• **HOW TO COMPLETE THIS TASK**: What is needed is an exact copy of the data below, pictures excluded.

[Saved data entries]
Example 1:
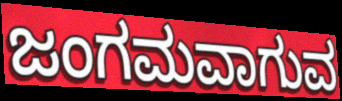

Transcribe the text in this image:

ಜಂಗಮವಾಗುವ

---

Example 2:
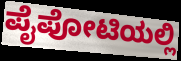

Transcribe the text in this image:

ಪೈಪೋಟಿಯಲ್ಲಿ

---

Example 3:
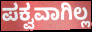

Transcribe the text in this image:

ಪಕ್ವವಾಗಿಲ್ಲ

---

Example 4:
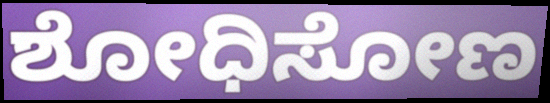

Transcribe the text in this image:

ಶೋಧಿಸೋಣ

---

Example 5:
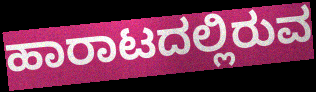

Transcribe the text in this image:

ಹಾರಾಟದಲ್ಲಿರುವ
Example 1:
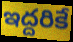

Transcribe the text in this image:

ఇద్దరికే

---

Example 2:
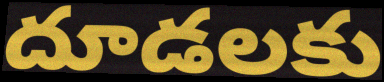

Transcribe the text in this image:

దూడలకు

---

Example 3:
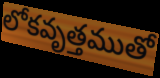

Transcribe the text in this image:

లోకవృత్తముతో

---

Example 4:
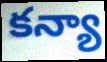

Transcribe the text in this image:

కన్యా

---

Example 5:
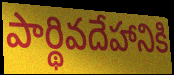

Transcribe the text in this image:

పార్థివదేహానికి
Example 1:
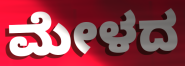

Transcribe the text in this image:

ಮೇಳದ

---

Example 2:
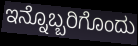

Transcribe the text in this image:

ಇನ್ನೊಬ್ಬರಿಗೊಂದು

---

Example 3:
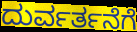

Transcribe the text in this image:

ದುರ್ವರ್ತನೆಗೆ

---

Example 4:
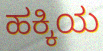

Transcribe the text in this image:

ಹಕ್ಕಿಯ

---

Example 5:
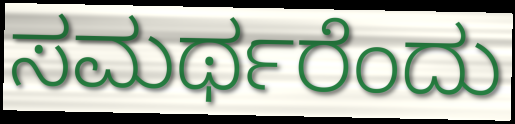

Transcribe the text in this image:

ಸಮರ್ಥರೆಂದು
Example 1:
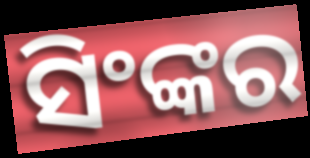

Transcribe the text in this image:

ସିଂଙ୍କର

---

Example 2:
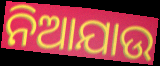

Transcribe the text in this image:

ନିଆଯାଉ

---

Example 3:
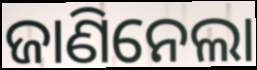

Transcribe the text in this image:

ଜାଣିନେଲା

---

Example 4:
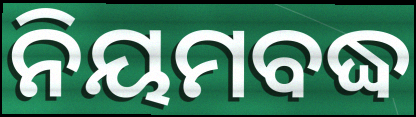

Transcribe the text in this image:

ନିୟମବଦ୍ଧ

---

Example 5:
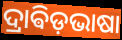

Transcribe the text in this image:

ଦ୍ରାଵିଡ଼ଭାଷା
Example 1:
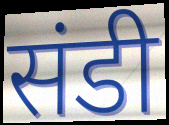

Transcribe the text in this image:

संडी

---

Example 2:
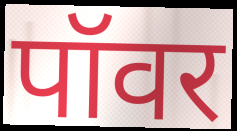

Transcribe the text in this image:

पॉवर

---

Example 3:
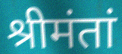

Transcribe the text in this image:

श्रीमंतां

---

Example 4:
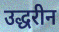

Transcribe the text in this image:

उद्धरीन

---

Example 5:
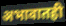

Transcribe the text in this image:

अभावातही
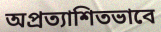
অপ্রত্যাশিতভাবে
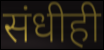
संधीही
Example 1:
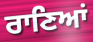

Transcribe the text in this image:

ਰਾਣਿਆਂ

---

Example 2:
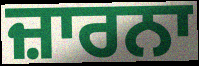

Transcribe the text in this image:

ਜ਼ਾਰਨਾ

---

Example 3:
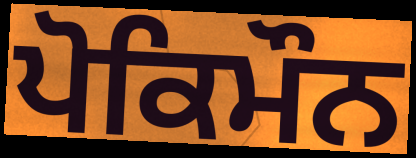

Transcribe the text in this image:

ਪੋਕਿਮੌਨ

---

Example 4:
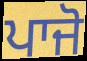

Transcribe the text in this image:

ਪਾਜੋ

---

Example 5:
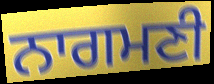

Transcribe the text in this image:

• **REPLY TO THE TASK**:
Example 1:

Transcribe the text in this image:

ಜಂಗಮವಾಗುವ

---

Example 2:

Transcribe the text in this image:

ಪೈಪೋಟಿಯಲ್ಲಿ

---

Example 3:

Transcribe the text in this image:

ಪಕ್ವವಾಗಿಲ್ಲ

---

Example 4:

Transcribe the text in this image:

ಶೋಧಿಸೋಣ

---

Example 5:

Transcribe the text in this image:

ಹಾರಾಟದಲ್ಲಿರುವ
Example 1:

Transcribe the text in this image:

ఇద్దరికే

---

Example 2:

Transcribe the text in this image:

దూడలకు

---

Example 3:

Transcribe the text in this image:

లోకవృత్తముతో

---

Example 4:

Transcribe the text in this image:

కన్యా

---

Example 5:

Transcribe the text in this image:

పార్థివదేహానికి
Example 1:

Transcribe the text in this image:

ಮೇಳದ

---

Example 2:

Transcribe the text in this image:

ಇನ್ನೊಬ್ಬರಿಗೊಂದು

---

Example 3:

Transcribe the text in this image:

ದುರ್ವರ್ತನೆಗೆ

---

Example 4:

Transcribe the text in this image:

ಹಕ್ಕಿಯ

---

Example 5:

Transcribe the text in this image:

ಸಮರ್ಥರೆಂದು
Example 1:

Transcribe the text in this image:

ସିଂଙ୍କର

---

Example 2:

Transcribe the text in this image:

ନିଆଯାଉ

---

Example 3:

Transcribe the text in this image:

ଜାଣିନେଲା

---

Example 4:

Transcribe the text in this image:

ନିୟମବଦ୍ଧ

---

Example 5:

Transcribe the text in this image:

ଦ୍ରାଵିଡ଼ଭାଷା
Example 1:

Transcribe the text in this image:

संडी

---

Example 2:

Transcribe the text in this image:

पॉवर

---

Example 3:

Transcribe the text in this image:

श्रीमंतां

---

Example 4:

Transcribe the text in this image:

उद्धरीन

---

Example 5:

Transcribe the text in this image:

अभावातही
অপ্রত্যাশিতভাবে
संधीही
Example 1:

Transcribe the text in this image:

ਰਾਣਿਆਂ

---

Example 2:

Transcribe the text in this image:

ਜ਼ਾਰਨਾ

---

Example 3:

Transcribe the text in this image:

ਪੋਕਿਮੌਨ

---

Example 4:

Transcribe the text in this image:

ਪਾਜੋ

---

Example 5:

Transcribe the text in this image:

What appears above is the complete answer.